Morphological Classification of Left Superior Vena Cava and Analysis of Associated Cardiac Anomalies.
- Author:
Eun joo CHOI
;
Jong Kyun LEE
;
Seok Min CHOI
;
Jun Hee SUL
;
Sung Kyu LEE
- Publication Type:Original Article
- MeSH:
Catheters;
Classification*;
Cyanosis;
Diagnosis;
Ductus Arteriosus, Patent;
Heart;
Heart Defects, Congenital;
Heart Septal Defects, Atrial;
Heart Septal Defects, Ventricular;
Hemodynamics;
Incidence;
Tetralogy of Fallot;
Vena Cava, Superior*
- From:Journal of the Korean Pediatric Society
1994;37(5):612-619
- CountryRepublic of Korea
- Language:Korean
-
Abstract:
The persistent left superior vena cava (LSVC) is not rare cardiovascular developmental anomaly occurring both in association with congenital heart disease and as an isolated anomaly of no hemodynamic importance.
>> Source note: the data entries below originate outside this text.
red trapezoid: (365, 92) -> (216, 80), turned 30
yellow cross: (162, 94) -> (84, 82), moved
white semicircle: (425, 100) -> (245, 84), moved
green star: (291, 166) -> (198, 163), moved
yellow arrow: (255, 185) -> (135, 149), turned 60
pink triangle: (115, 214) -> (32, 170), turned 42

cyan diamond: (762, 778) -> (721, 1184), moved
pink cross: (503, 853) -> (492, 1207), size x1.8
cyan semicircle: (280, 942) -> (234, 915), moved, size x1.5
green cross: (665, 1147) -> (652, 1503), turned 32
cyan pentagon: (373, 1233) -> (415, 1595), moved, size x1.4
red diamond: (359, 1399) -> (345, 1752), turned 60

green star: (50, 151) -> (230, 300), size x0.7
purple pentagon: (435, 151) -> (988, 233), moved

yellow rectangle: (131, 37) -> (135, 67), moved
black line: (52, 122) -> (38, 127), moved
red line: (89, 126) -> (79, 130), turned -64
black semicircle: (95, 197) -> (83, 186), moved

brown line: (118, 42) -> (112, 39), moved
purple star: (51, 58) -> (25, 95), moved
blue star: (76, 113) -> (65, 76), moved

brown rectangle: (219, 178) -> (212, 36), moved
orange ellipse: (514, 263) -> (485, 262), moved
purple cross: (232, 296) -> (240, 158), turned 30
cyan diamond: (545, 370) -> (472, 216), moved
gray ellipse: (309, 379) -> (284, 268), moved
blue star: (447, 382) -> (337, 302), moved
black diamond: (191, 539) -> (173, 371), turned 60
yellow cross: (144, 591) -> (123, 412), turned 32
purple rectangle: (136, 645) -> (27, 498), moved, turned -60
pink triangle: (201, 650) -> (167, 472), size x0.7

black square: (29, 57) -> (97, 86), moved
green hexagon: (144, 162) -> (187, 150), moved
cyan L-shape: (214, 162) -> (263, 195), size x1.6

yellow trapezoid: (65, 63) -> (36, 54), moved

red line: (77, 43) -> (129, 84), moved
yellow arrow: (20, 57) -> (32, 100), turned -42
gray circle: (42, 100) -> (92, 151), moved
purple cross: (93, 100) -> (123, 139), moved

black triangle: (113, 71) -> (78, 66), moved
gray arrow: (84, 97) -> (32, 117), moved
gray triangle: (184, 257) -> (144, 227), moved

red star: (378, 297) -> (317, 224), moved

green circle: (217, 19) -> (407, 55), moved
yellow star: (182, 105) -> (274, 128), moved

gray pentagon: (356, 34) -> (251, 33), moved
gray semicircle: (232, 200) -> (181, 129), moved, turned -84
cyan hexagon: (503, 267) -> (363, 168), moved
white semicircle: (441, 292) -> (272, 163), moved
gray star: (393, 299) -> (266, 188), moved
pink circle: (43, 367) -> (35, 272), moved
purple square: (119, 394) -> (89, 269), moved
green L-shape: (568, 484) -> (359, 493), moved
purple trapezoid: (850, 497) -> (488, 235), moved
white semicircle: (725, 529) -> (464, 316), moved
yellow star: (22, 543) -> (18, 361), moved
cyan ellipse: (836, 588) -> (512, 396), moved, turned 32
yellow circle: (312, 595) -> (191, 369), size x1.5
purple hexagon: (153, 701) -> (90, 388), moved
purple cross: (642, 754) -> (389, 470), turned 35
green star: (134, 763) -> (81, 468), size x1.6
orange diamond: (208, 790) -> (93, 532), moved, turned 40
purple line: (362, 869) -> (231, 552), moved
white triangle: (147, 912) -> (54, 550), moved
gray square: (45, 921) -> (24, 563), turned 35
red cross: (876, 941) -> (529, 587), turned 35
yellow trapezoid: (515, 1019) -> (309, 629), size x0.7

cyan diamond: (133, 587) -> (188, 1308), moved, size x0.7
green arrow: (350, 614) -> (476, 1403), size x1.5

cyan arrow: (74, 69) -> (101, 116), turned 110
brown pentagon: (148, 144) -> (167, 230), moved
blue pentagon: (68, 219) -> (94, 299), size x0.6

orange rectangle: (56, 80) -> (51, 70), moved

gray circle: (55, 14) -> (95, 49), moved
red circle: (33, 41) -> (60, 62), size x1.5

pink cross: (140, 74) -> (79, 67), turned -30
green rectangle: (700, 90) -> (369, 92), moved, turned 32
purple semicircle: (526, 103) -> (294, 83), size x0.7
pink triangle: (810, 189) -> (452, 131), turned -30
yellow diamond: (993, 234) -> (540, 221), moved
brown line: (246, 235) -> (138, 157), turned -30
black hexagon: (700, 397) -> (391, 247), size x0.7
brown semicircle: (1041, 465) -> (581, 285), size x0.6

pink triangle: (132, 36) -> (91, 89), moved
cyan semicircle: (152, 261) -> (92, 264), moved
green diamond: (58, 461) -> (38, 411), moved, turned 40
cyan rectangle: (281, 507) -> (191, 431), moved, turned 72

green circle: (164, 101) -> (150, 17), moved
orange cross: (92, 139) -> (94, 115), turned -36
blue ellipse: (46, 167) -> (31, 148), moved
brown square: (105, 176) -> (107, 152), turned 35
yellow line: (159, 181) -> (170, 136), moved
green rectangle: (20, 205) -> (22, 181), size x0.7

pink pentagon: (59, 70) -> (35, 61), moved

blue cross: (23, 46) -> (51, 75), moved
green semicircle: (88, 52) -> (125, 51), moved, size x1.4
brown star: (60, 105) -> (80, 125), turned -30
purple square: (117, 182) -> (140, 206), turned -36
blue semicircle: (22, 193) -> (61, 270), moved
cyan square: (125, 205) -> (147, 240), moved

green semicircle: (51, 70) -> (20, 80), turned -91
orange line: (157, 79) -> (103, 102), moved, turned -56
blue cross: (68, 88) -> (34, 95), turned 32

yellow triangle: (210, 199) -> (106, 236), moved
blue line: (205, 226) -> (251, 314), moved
We have studied 73 cases of the LSCV out of 1,060 cases of congenital heart disease catheterized at Yonsei Cardiovascular Center. We conducted the study with a view point of position of the heart and abdominal organs and segmental analysis of the underlying congenital heart disease. We also analysed the associated extracardiac vascular anomalies. The following results were obtained: 1) The incidence of this anomaly among congenital heart disease was 6.9% and 41 cases(56.2%) had cyanosis. 2) We observed 20 cases(27.3%) with the malposition of the heart and 17 cases(23.3%) with malposition of the abdominal organs. The ventricular loops revealed D-loop in 60 cases, L-loop in 7 cases and in the remaining 6 cases, it was uncertain. 3) With a view point of type of LSVC by Lucas & Krabill, type A was in 50 cases(68.5%), type D in 14 cases(19.2%), type B in 5 cases(6.8%) and type C in 4 cases(5.5%). 4) Associated cardiovascular anomalies were as follows: ventricular septal defect; 42 cases(57.5%), atrial septal defect; 33 cases(45.2%), patent ductus arteriosus; 27 cases(36.9%), and tetralogy of Fallot; 18 cases(24.7%). In conclusion, LSVC usually has no hemodynamic importance, but this cardiac anomaly is frequently combined with complex intracardiac anomalies. Therefore, it is important to making accurate diagnosis and successful management for preventing the risk of it.